Another area of growth, Straub noted, was that Smile Identity processed over 30 million identity verifications in 2021; that’s over half the KYC checks the startup has recorded since inception: about 50 million. The KYC verification upstart, which has since doubled its client base since 2021 and now serves over 100 businesses in banking, fintech, education, agriculture and e-commerce, also claims to perform between 2 to 2.5 million monthly identity checks.

Smile Identity has also expanded on its Business Verification (KYB) solution, which entails 30 detailed business lookups such as registration number, incorporation, directors, beneficiaries and proprietor status. The product is currently available in Nigeria, Kenya and South Africa. Straub claims that Smile Identity grew its clientele across all these products by more than 100% over the last year and tripled its revenues within the same time frame. 

The Series B cash infusion means there’s more work to be done by Smile Identity — but for its smaller competitors (Youverify and YC-backed Identitypass and Dojah), they have their work cut out to challenge the Costanoa-backed upstart as a market leader.
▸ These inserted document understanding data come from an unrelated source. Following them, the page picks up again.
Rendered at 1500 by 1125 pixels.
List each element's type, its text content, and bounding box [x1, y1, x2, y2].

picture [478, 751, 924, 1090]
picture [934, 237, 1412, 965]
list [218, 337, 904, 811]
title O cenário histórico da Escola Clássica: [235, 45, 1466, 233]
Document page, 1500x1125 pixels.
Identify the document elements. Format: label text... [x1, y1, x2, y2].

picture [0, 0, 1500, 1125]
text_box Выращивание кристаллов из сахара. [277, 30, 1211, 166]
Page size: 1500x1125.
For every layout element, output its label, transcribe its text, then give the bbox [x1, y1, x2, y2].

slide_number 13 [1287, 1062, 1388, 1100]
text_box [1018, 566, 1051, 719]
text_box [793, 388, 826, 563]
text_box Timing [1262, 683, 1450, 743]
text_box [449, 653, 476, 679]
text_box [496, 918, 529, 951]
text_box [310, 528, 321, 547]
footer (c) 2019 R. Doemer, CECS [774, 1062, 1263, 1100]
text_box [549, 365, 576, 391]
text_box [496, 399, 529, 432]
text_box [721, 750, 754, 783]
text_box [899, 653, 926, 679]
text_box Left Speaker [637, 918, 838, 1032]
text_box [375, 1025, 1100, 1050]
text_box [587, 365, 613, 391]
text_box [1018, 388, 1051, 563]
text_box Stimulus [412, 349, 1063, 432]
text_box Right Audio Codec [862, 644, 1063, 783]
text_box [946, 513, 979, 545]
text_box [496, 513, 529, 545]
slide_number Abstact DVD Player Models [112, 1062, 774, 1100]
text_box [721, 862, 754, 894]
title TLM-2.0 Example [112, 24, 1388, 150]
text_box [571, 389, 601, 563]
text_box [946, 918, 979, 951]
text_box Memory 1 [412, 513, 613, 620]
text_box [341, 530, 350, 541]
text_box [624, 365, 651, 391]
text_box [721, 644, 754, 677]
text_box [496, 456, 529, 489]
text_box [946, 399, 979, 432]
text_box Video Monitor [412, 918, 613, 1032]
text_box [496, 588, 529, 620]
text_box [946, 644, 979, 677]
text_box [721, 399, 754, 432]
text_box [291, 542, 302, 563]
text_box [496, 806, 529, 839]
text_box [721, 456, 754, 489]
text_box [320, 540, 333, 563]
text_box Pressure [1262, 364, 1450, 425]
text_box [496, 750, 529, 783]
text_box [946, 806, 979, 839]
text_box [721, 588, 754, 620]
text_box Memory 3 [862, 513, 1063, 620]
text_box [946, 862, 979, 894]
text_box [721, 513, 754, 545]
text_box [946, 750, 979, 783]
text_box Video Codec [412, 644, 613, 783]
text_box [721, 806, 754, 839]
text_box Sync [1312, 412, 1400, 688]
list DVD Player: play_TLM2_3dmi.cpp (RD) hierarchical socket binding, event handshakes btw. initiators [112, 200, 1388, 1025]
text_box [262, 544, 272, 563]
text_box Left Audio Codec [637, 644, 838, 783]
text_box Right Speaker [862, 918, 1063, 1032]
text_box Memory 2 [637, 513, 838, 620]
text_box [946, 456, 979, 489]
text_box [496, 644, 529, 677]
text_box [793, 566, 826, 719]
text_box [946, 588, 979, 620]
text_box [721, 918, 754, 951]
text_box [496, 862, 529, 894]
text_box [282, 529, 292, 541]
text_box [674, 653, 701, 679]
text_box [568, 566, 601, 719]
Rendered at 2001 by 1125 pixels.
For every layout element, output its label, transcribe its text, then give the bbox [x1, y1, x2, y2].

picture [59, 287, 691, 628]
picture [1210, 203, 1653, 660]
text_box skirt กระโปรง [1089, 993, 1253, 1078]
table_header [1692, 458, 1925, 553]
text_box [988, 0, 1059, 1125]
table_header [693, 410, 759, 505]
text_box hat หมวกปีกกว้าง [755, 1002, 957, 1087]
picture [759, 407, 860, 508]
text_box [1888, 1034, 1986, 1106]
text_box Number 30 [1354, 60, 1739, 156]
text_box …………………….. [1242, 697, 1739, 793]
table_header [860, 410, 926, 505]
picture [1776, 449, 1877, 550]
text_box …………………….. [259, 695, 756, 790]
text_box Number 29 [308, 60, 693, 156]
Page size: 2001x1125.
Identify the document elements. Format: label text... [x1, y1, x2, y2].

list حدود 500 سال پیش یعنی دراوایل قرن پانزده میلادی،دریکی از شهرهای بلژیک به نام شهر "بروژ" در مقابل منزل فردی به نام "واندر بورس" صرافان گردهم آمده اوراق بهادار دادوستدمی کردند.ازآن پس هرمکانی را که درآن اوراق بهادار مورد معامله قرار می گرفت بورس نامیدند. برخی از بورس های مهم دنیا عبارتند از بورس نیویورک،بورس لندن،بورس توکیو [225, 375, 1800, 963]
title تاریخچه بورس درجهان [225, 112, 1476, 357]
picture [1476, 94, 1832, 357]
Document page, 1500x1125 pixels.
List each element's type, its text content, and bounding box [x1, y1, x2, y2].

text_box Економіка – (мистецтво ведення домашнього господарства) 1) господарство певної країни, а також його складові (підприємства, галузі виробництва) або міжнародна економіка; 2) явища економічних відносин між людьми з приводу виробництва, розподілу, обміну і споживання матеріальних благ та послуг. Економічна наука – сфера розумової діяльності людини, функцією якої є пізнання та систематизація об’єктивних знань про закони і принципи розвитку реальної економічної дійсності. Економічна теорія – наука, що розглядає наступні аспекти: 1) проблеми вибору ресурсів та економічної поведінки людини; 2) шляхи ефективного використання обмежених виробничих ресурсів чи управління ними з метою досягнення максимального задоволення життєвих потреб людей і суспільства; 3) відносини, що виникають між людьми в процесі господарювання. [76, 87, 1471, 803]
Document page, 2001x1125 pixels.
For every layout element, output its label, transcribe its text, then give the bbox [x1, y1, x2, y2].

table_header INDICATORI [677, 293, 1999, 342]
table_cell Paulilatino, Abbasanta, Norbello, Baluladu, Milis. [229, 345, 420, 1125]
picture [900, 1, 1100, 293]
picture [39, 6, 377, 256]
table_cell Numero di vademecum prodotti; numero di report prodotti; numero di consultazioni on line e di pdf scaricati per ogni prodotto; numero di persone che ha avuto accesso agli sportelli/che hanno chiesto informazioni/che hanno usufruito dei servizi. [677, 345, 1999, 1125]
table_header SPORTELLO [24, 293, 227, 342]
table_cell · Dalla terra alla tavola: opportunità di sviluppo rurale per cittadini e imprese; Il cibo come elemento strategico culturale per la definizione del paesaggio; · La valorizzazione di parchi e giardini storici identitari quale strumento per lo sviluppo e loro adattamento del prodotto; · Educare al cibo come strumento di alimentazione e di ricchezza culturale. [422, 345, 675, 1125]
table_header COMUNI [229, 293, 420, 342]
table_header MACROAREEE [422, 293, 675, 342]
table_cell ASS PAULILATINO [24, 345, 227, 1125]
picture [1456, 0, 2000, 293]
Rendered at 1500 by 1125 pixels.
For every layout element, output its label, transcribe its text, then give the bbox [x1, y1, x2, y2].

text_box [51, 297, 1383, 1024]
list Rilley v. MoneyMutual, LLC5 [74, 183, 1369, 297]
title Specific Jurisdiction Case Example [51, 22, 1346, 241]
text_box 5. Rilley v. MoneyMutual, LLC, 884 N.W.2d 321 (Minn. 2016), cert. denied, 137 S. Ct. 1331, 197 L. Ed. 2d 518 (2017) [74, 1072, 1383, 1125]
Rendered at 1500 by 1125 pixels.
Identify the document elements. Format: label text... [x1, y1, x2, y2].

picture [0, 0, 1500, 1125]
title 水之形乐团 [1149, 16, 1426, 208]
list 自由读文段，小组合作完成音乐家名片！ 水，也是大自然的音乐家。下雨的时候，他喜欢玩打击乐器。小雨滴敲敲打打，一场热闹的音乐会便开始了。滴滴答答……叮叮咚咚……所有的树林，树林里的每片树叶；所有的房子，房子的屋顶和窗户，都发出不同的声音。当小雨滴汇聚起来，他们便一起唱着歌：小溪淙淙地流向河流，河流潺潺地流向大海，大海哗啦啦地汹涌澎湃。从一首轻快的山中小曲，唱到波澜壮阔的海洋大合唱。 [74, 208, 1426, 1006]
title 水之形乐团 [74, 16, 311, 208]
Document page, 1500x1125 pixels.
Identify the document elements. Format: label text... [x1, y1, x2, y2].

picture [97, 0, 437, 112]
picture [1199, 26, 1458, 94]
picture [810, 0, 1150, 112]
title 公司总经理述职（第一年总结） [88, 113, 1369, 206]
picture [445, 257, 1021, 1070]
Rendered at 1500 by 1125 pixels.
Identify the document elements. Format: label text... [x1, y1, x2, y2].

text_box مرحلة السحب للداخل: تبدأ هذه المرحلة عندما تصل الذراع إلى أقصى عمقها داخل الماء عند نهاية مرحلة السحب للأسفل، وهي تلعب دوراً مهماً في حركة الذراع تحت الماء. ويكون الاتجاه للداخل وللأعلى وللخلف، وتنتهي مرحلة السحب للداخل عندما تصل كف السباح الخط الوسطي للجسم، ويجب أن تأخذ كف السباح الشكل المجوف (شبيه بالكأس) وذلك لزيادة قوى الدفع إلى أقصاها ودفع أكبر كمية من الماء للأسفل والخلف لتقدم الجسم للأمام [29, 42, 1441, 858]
While Smile Identity has an advantage as a sort of first-mover with deep relationships and expertise on the ground, having launched years before other startups, Straub says the firm — now present in over 10 countries after recently opening offices in London and Cape Town — is a market leader because of “an incredibly diverse team and best-in-class technology.”

“We bring those two things together and focus on delivering the best outcomes for our clients,” he added. “The outcomes are measured by coverage of all the different types of identities and countries, pass rates, user journey optimization, appropriate compliance,” he added. “Many African countries are now passing their data protection regulations. It’s challenging to keep up with all that if you’re operating in five or six markets, especially if you’re running digital financial products. We try to simplify all that, put it into software, and make it available for your developers so that you can integrate our software and start onboarding customers while protecting yourself against fraud and staying compliant from day one.”